▶ EXERCISE DETAILS
Print every line of the listing below that contains the string "above".

▶ WORKING DATA
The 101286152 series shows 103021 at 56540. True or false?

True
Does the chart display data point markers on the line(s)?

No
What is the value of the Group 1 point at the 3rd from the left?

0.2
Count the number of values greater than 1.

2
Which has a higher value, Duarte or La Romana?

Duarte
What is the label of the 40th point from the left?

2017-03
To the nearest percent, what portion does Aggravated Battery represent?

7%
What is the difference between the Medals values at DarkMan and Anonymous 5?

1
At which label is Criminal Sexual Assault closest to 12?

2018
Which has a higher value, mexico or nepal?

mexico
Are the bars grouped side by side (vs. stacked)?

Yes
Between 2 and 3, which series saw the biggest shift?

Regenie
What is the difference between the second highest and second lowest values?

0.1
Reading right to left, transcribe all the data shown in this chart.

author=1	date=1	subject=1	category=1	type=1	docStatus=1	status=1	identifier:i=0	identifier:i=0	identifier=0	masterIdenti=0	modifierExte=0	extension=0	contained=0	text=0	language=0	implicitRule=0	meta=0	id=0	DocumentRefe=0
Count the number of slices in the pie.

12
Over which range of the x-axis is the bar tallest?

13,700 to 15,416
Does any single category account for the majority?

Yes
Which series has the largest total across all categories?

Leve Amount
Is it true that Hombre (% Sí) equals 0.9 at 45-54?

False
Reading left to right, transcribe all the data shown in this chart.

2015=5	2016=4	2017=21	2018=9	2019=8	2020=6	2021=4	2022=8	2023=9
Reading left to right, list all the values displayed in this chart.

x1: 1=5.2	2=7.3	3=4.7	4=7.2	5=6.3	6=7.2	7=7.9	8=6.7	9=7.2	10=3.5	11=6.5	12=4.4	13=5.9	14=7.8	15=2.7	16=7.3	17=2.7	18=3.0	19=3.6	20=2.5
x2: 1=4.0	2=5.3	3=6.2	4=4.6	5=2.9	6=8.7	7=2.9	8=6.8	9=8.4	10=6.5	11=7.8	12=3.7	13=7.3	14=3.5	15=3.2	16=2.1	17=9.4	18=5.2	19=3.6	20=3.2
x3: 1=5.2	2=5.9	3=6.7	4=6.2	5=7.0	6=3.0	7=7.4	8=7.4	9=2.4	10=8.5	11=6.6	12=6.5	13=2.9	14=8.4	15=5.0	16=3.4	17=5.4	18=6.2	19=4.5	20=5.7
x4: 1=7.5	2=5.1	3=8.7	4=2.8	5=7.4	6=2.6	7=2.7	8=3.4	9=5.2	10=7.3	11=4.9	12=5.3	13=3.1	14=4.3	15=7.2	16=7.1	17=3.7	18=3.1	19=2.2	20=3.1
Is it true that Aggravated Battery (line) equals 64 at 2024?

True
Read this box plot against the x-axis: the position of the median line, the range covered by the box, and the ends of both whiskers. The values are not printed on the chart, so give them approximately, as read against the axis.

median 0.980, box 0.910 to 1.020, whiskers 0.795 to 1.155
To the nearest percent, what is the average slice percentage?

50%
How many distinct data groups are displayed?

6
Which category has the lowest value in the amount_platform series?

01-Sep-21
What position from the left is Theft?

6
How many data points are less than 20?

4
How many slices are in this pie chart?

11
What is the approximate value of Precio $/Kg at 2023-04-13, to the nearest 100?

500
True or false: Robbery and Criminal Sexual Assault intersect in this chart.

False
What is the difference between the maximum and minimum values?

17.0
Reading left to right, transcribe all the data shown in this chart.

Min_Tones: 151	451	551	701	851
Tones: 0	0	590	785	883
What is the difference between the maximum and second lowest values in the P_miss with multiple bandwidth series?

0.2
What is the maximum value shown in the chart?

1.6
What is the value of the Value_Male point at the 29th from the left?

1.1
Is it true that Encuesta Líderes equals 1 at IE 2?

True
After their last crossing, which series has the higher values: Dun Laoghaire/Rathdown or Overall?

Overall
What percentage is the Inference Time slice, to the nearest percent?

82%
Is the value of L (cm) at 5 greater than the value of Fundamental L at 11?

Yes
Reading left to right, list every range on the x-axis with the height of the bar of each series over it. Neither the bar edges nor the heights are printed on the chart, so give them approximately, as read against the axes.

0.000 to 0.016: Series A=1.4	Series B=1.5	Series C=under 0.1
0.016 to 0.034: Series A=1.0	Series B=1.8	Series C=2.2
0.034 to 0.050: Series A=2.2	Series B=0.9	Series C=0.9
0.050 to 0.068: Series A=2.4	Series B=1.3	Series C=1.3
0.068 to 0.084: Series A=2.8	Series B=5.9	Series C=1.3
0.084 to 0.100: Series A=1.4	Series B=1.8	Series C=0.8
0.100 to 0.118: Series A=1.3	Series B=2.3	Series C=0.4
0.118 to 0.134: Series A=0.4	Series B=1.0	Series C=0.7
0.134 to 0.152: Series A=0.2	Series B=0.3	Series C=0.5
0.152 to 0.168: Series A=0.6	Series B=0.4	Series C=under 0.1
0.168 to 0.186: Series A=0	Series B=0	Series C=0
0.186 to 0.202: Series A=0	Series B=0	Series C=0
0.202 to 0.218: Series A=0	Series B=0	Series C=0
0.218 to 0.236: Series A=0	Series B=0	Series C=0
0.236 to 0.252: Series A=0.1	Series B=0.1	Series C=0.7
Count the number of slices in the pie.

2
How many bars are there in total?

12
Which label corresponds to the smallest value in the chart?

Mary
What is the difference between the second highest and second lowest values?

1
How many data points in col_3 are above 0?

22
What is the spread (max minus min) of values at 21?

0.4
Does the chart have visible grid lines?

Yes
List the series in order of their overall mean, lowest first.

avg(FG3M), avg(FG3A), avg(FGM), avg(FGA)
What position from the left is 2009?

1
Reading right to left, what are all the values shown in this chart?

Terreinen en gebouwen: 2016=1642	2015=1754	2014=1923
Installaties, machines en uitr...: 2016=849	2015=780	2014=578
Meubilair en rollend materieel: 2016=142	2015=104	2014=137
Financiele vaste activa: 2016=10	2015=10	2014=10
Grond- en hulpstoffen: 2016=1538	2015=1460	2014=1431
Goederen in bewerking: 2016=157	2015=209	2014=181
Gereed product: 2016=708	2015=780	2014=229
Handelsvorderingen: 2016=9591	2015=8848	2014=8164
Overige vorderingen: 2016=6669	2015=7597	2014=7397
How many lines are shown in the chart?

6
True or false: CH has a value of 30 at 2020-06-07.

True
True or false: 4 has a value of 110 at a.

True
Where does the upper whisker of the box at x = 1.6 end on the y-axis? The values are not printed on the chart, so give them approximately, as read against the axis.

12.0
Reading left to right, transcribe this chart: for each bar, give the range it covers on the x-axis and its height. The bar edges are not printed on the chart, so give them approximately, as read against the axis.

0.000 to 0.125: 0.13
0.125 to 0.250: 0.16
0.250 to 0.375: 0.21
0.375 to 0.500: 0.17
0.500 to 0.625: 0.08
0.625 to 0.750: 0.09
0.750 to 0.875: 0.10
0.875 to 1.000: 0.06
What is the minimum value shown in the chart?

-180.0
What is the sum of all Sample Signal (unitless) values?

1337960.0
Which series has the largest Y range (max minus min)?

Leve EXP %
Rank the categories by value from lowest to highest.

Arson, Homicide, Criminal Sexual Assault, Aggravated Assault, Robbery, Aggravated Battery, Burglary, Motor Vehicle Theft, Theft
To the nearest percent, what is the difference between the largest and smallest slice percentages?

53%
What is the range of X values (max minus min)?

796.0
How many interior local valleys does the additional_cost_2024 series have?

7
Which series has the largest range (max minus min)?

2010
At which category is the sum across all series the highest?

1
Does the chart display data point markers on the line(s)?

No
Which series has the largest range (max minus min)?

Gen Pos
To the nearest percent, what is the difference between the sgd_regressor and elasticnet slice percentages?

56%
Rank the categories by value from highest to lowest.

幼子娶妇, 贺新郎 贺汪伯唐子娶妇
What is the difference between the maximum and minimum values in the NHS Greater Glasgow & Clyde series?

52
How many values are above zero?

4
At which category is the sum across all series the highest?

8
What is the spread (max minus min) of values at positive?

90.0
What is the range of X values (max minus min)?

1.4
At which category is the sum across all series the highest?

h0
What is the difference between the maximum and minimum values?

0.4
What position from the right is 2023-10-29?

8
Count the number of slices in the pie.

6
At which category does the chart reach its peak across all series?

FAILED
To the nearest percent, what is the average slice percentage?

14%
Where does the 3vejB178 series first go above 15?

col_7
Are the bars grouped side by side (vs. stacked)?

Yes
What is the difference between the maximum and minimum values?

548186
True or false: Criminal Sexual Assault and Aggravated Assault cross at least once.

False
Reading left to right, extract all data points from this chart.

▶ RESPONSE BELOW
How many data points in col_3 are above 0?
How many values are above zero?
Where does the 3vejB178 series first go above 15?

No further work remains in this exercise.